◆ Instructions for the task ◆
Using the data below, show every line where the word "Osservatorio" occurs.

*** Material shown

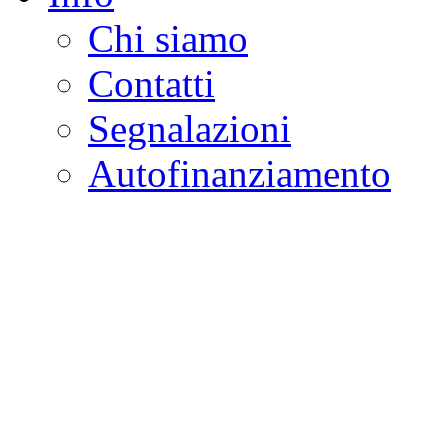
Chi siamo
Contatti
Segnalazioni
Autofinanziamento
CASA DELLA LEGALI
Onlus
Osservatorio sulla criminalità e l
ambientali | Osservatorio su tras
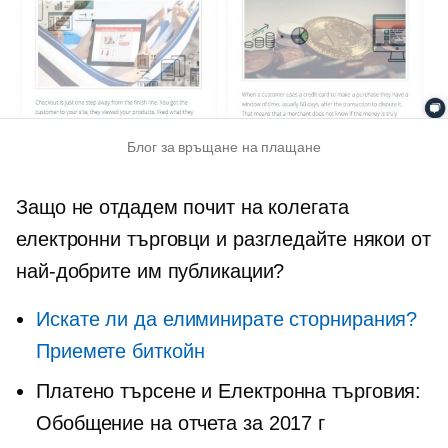
Блог за връщане на плащане
Защо не отдадем почит на колегата
електронни търговци
и разгледайте някои от
най-добрите им публикации?
Искате ли да елиминирате сторнирания?
Приемете биткойн
Платено търсене и
Електронна търговия:
Обобщение на отчета за 2017 г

******

◆ Output of the task ◆
Osservatorio sulla criminalità e l
ambientali | Osservatorio su tras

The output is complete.